Galactic honeycomb

Look: NASA's massive telescope takes last steps toward monumental launch

The James Webb Space Telescope will analyze planets beyond our solar system.

by John Wenz

After years of delays, NASA’s humongous successor to the Hubble Space Telescope may finally see first light.

On Monday, the agency announced the James Webb Space Telescope — a 43.5-foot long telescope with a 21-foot diameter mirror — was opened for the last time on Earth, letting its foldable mirrors be fully extended in their shimmering glory.

It’s one of the last checkpoints on the way to an October 31, 2021 launch for the telescope.
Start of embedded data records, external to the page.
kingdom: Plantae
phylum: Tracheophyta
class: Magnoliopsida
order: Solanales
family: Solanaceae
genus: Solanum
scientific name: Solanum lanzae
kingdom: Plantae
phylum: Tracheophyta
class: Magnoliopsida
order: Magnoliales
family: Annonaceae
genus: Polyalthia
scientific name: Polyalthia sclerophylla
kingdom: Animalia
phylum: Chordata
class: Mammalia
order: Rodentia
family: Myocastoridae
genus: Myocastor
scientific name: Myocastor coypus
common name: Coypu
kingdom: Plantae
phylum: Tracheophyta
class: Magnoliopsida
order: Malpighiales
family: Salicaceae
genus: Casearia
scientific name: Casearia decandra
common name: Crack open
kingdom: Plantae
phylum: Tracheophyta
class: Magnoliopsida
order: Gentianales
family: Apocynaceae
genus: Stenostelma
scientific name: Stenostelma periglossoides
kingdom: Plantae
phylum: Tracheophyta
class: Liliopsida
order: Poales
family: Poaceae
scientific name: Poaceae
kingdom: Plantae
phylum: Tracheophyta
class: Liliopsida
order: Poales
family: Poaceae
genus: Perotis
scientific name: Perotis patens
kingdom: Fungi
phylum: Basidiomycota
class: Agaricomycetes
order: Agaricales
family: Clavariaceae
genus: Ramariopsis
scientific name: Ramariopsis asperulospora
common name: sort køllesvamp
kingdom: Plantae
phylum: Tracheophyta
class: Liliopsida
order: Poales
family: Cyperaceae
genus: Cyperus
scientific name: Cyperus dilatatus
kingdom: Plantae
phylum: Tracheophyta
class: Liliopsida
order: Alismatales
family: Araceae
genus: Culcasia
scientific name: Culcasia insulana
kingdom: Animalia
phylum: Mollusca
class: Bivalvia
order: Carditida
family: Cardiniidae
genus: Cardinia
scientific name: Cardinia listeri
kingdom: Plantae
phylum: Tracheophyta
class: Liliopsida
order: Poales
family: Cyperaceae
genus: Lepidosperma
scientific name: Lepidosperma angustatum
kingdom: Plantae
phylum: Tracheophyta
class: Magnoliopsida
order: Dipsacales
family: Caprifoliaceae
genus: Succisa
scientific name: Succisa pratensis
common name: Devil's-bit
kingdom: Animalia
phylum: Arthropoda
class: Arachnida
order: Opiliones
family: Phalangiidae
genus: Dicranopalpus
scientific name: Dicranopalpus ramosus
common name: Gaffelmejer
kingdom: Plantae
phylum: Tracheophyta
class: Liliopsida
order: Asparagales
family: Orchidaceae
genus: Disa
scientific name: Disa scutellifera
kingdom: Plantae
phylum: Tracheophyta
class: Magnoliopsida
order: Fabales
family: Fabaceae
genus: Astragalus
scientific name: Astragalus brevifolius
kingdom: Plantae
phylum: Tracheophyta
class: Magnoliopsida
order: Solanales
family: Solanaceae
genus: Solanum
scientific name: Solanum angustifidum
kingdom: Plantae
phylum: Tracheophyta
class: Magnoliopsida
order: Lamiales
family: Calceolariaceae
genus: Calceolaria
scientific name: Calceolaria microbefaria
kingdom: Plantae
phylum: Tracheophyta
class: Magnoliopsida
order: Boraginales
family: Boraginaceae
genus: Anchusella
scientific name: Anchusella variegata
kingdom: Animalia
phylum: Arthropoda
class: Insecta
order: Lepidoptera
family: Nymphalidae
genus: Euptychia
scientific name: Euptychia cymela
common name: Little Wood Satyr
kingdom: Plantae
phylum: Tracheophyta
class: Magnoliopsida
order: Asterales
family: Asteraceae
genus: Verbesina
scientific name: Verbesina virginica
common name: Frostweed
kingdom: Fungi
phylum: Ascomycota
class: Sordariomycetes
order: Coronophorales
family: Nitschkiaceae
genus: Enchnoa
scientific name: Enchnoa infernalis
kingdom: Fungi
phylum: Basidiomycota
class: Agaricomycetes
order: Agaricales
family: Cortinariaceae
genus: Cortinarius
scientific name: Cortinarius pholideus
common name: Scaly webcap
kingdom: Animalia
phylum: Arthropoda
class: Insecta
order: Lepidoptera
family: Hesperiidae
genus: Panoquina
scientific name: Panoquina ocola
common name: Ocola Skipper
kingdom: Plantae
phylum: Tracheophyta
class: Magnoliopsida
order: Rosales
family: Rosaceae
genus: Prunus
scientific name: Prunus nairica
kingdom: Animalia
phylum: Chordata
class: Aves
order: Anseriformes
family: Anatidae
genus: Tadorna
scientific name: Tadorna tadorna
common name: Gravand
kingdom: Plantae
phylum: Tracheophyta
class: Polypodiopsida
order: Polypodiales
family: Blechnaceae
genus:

“It has been very interesting, and extremely rewarding to see it all come together,” Ritva Keski-Kuha, deputy optical telescope element manager for Webb at Goddard, says in a press statement. “ The completion of this last test on its mirrors is especially exciting because of how close we are to launch later this year.”

The James Webb Space Telescope getting some of the last adjustments it will see before launch.

NASA / Chris Gunn

During the final test, the telescope’s primary mirror — at 21.4 feet long, it’s about the size of George Washington’s nose on Mount Rushmore — was instructed to fully expand and lock itself into place. In an attempt to make the testing conditions as similar to space as possible, special gravity offsetting equipment was attached to the telescope.

Watch NASA put the telescope’s mirrors through a string of tests.

“The lightweight mirrors, coatings, actuators and mechanisms, electronics and thermal blankets when fully deployed form a single precise mirror that is truly remarkable,” said Lee Feinberg, optical telescope element manager for Webb at NASA's Goddard Space Flight Center, on Monday.

“This is not just the final deployment test sequence that the team has pulled off to prepare Webb for a life in space, but it means when we finish, that the primary mirror will be locked in place for launch.”

Is James Webb Much better than Hubble?

The road getting here wasn’t always easy. The telescope was conceived in the 1990s as the next in line to Hubble, with a primary mirror around seven feet.

But Hubble had a luxury Webb won’t: It was designed to be serviced, meaning if something went wrong, astronauts could travel up to its 340-miles-above-Earth perch and repair it. Hubble saw five servicing missions and was even launched aboard a space shuttle in 1990.

But Webb won’t be a few hundred miles above Earth. It will be at Lagrange point 2, or L2, a gravitationally stable point a million miles from Earth where JWST will orbit the Sun.

Because of its massive size, Webb will also have to be folded up in an Ariane rocket launched from the European Space Agency’s French Guiana Space Center and follow a sequence of commands to unfurl. If it fails to do this, NASA will be out to the tune of $10 billion dollars — or about four Curiosity rovers.

This has made getting it right critical, and lead to a series of delays. In fact, the mission was nearly canceled in 2011 because of cost overruns. It has had five launch dates in all:

What can the James Webb telescope do?

Once it gets to space, it should all be worth it. The telescope will have capabilities far surpassing that of Hubble. Beyond having a mirror six times larger than Hubble, it will also have deeper infrared capabilities than its ancestor telescope. It will be able to:

  • Look to the early universe for the first large galaxies
  • Peer into the atmospheres of exoplanets as they pass in front of their home star, letting us know if any have the same composition as Earth’s
  • Take direct images of exoplanets
  • Look at stars and planets as they form
  • Make detailed observations of the outer planets and their moons, as well as objects in the Kuiper Belt like Pluto
  • Measure the effects of dark matter and dark energy
  • Watch galaxies form

If it’s successful, it will radically transform our understanding of the universe and give us insight into the biggest questions in astronomy.

And if it doesn’t we don’t have a Plan B ready to go.